Transactions of the Society of Heating,Air-conditioning and Sanitary Engineers of Japan Volume 43, Issue 257

Validation of RANS Turbulence Model for Isothermal Jet

CFD analysis with the RANS turbulence model is often used in the field of architectural facility design as one of the convincing design techniques. However, there is no RANS turbulence model that provides practical solutions for all flow fields. Therefore, it is necessary to select an appropriate turbulence model depending on the flow of interest to obtain reliable solutions. Hence, there have been several studies for the purpose of evaluating the performance of prediction accuracy and characteristics of the turbulence models. One of the studies reports that the RNG k-ε model is better for forced convection flow in a room. On the other hand, another study reports that the realizable k-ε model is better for an axial jet and the RNG k-ε model has the same problem for the axial jet as that in the standard k-ε model. Authors doubted that the difference of the two results had been caused by the difference in the Re number of the flow field where each study had focused. Therefore, for the isothermal axial jet in a room, we performed CFD analyses with four RANS turbulence models, namely the standard k-ε, RNG k-ε, realizable k-ε, and SST k-ω. The computational regions were two flow fields. One of those had a low Re number for the inlet, while the other had a high Re number for the inlet. The RANS turbulence models were evaluated by comparing their prediction performances with experimental data or results of theoretical calculations for the jet. Accordingly, the present study revealed a characteristic of realizable k-ε for the flow field with a low Re number.

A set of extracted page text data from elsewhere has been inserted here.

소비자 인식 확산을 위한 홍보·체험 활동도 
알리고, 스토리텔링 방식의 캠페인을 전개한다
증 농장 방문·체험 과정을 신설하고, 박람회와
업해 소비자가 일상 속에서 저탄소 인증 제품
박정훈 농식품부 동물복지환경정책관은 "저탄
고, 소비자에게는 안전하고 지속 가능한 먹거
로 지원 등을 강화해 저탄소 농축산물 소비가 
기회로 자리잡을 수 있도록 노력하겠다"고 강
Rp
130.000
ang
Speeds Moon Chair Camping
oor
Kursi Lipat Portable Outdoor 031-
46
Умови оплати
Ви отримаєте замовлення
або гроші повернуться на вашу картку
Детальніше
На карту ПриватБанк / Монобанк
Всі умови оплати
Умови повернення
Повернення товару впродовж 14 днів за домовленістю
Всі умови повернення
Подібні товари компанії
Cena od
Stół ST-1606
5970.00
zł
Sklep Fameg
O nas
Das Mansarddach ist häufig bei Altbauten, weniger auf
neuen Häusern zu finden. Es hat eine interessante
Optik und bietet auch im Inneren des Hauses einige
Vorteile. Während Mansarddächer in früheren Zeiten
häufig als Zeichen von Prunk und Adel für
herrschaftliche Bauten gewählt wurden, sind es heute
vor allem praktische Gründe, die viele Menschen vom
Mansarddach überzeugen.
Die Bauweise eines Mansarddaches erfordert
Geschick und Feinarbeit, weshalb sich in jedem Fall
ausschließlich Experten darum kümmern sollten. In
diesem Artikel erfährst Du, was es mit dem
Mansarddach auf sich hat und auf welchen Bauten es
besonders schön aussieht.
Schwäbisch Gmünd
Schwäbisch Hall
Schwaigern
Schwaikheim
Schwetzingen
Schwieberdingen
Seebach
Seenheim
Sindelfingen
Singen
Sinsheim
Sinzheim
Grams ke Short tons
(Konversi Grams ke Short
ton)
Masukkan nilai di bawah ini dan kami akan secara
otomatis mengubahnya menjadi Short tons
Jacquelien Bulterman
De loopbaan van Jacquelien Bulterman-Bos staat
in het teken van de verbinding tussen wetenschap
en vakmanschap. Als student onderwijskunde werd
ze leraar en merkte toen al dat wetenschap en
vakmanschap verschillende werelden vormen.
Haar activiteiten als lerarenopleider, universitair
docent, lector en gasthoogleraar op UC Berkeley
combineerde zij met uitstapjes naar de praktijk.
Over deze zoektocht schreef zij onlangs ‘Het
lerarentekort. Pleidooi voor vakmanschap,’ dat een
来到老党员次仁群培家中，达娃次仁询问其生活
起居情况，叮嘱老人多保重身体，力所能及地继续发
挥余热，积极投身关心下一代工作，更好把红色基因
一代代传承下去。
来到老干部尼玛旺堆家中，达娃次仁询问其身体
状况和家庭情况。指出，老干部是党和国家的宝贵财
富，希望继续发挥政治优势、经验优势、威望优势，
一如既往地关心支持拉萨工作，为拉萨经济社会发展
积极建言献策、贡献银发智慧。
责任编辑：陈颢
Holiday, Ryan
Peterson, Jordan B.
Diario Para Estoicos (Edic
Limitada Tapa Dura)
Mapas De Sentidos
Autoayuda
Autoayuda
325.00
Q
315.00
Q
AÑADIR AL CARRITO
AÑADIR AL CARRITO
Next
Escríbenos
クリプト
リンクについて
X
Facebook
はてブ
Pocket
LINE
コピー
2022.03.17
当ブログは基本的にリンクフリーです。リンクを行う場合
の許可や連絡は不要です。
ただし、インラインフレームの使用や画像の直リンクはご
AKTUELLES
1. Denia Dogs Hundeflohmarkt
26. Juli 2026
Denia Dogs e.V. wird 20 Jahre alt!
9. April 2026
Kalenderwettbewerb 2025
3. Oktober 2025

Moreover, it showed that RNG k-ε or SST k-ω was better for the axial jet in a room.

Fault Detection and Diagnosis in Building Heat Source Systems Using Machine Learning

For a heat source system in a building, it is very important to detect and diagnose faults. In this research, a fault is defined as a factor that makes it impossible to perform as designed, and fault detection and diagnosis is defined as locating faults. The purpose of this research is to detect and diagnose faults in a heat source system by simulation and machine learning, and it is assumed that the heat source system in actual operation has unknown faults as a precondition. Especially in this paper, we aimed to detect and diagnose faults using convolutional neural networks (CNN). Firstly, we generated a database with appropriate labels by reasonably calculated six fault states, which are similar for a particular pump operation by detailed heat source system simulation that outputs more than 100 variables such as water flow rate, temperature and power consumption. The calculated data of 1 state 1 day was converted into a 96 × 108 matrix, which was taken as 1 data element. Next, this database was used as learning or test data to detect and diagnose the faults by CNN. We confirmed that it achieved high accuracy (more than 99 %) by using sufficient learning data. Then, as a reference, real data was input into the trained CNN. The probability of detecting the target fault was 65.5 %. Using this method, it is possible to narrow down the fault whose possibility is relatively high. However, in order to apply the proposed method in a real system, there are future tasks as below: to extend the database, to detect multiple faults and the extent of faults, and develop a method or concept that solves problems caused by the inevitable deviation between a simulation and a real system. Although we focused on fault detection and diagnosis in this paper, the proposition of strategies for rectifying faults is also included in future tasks along with the development of indices of faults for the strategies.

Operation Improvement of Heat Source System at Education / Research Facility by Introducing Cogeneration System

In buildings, the design of the heat source system and calculation of the heat source equipment capacity are carried out under the assumption of maximum load. It is important to evaluate the operation method according to the building demand after introduction, and commissioning is one of the effective measures for energy saving. As a practical example, we focused on the heat source system of a university research facility in this study. We investigated the relationship between power or gas consumption converted to primary energy consumption unit and heat demand required for the heat source system in two cases using numerical analysis. Effective information on operational improvement was obtained by examining and verifying the optimal operation method for each required heat demand.

Occurrence and Restoration of Failures and Troubles in the Sanitation of Certain Large-Scale Hospital

We studied the number of occurrences of failures & troubles and these periods required for restoration, using records of the building maintenance in the hospital. This study presents the survey results of the number of failures & troubles recorded, number of those of new occurrences and number of those in which restoration was carried out the next day, and, in the sanitation of a certain large-scale hospital. The data is divided into failures & troubles found in sickrooms, staff corners, outpatient service rooms with other consultation rooms, medical checkup center, kitchens, garbage processing room, and waste water treatment equipment room, including routine works of building maintenance, and medical sanitation systems. In this report, we show the result of the first four of the above places. We show by the next report, the result of the remainder, and the analysis of the mean restoration period. The purpose of this study is to present basic materials to evaluate the availability of sanitary installation and to plan the organization of maintenance staff.